Antiquities and History[edit]

The parish name of Cill Onchan (Church of Onchu) refers to the patron Saint Onchum son of Blathmac, who was venerated at Rathblacmac in Inchiquin. His festival was on 9 July and 14 July each year. The church of Killonaghan was in good preservation in 1897. There is the ruin of an older church in the townland of Crumlin whose style of construction indicates that it is one of the early Christian churches. Traditionally is said to have been built by Saint Columbkill after he left Saint Endeus at Aran. There are many cahers, or stone ringforts, in the parish. There is the ruin of a round castle in the townland of Faunarooska. It is not included in the 1580 list of castles of Thomond.[4]

The population in 1841 was 1,369 in 235 houses. The Catholic chapel was united with the Rathborney chapel.[2] In 1847 John McNamara, who owned most of the land at Fanore and was considered a good landlord, applied for government funds to build a National School there. This was not approved. A schoolhouse was finally opened at Fanore in 1887, a single room, with two teachers. A lady taught the younger children up to the age of ten, then the master continued until school leaving at age fourteen.[5] The classroom was cold in the winter, despite having a large fireplace at one end.

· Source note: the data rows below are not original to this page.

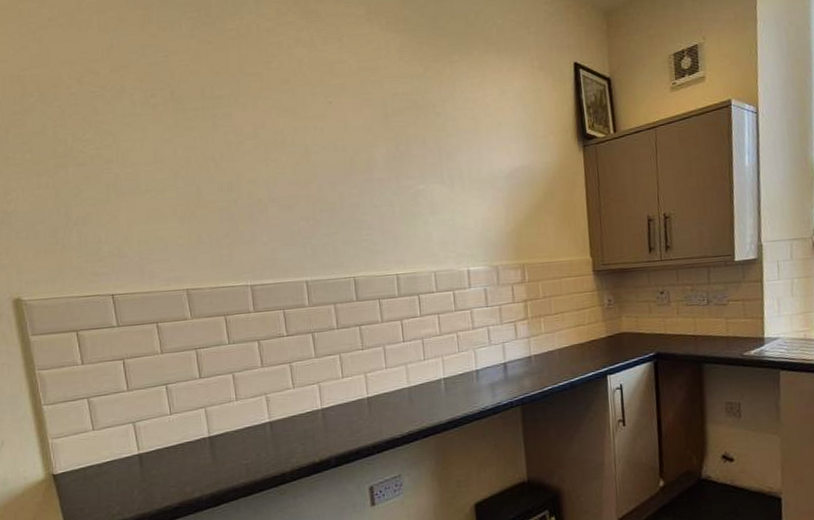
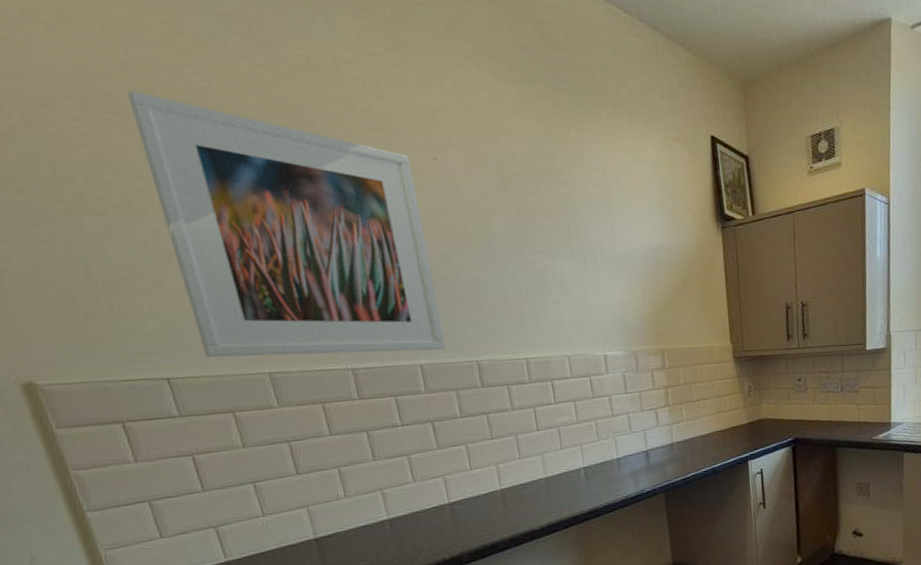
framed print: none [110,68,329,277] -> present [127,90,446,358]

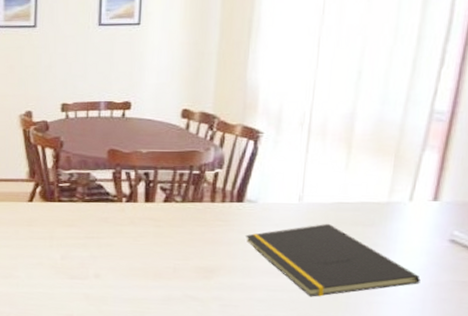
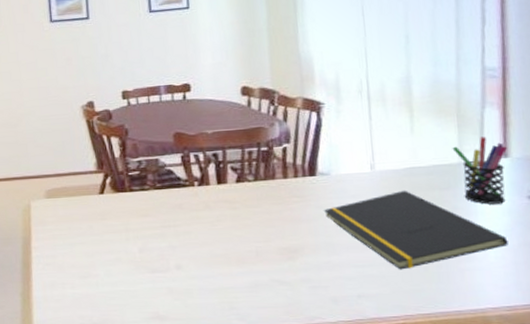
pen holder: none [383,179,439,245] -> present [452,137,507,204]

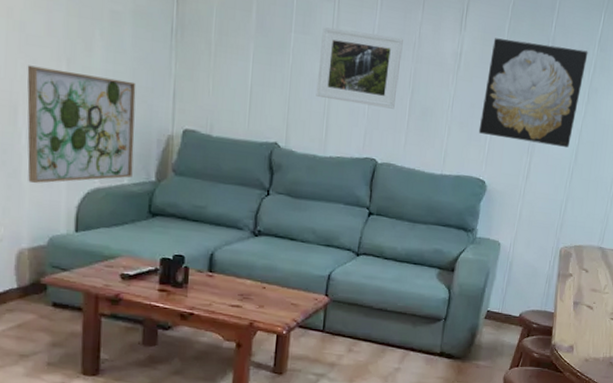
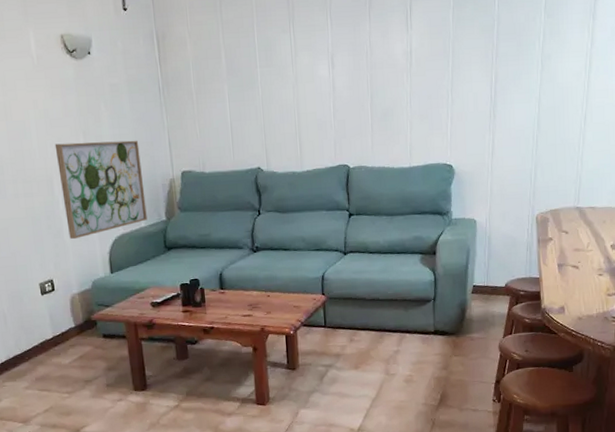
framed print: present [316,27,403,109] -> none [283,50,358,120]
wall art: present [478,38,588,148] -> none [438,20,535,122]

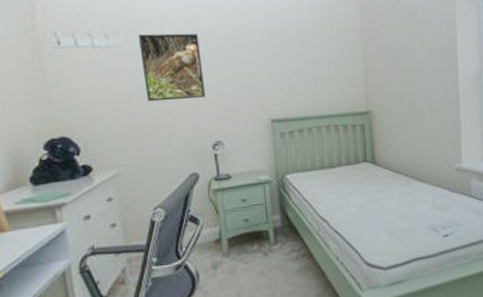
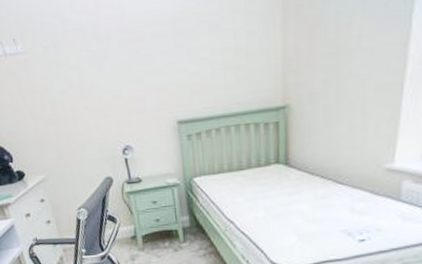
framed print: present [138,33,205,102] -> none [42,29,112,109]

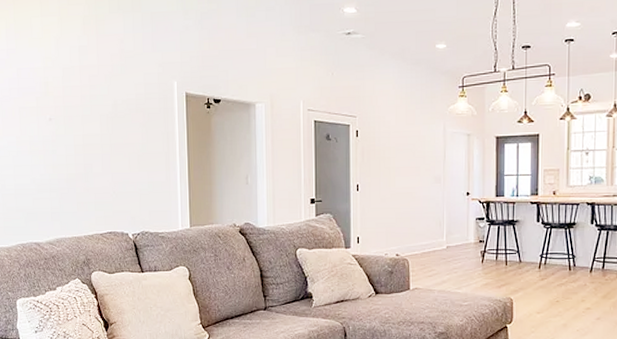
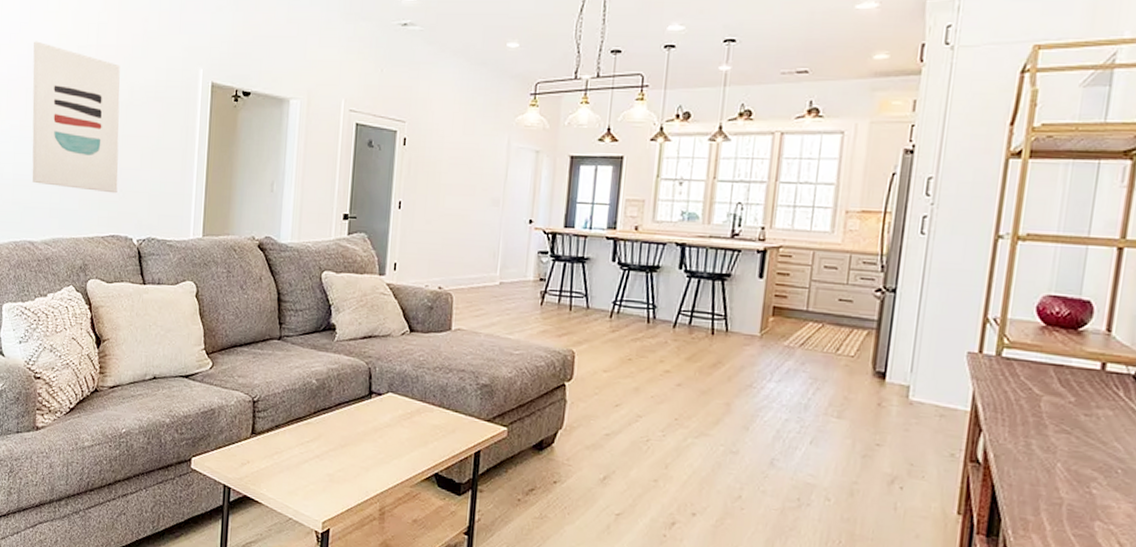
wall art: none [22,65,111,195] -> present [32,41,120,194]

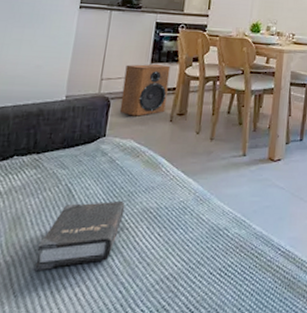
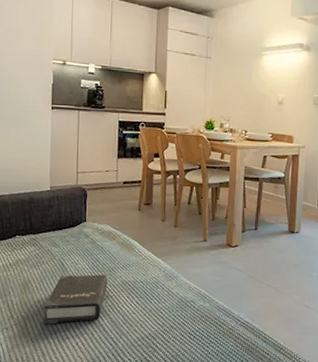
speaker: present [119,63,171,116] -> none [95,159,135,205]

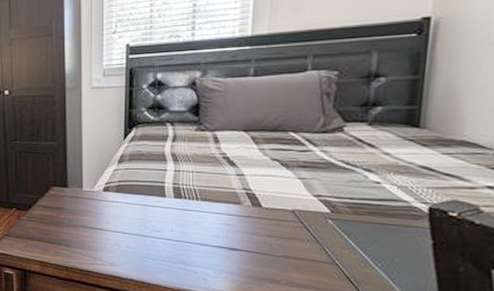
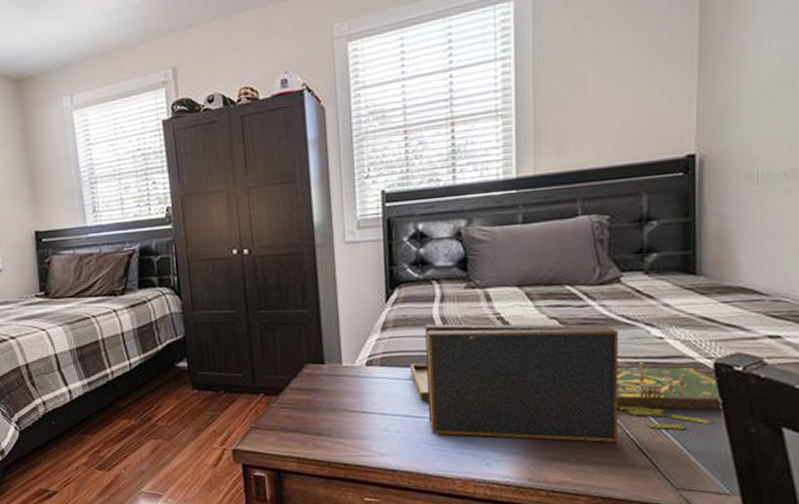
board game: none [141,159,434,270] -> present [409,323,724,442]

The children had to take turns to bring cartloads of turf as fuel.[6]

Saint Patrick's Church was built in 1870 at the entrance to the Caher river valley.[3] The present school at Fanore was built in 1963.[5] Fanore today is a small seaside village in the parish, with a long beach and a wide area of sand dunes. The village today has a shop, a bar/restaurant and a post office.[3]


Townlands are Balliny North, Balliny South, Ballyelly, Blakes Mountain, Coolmeen, Craggagh, Crumlin, Derreen East, Derreen South, Derreen West, Fanore Beg, Fanore More, Faunarooska, Formoyle East, Formoyle West, Knockauns Mountain and Liscoonera.[7]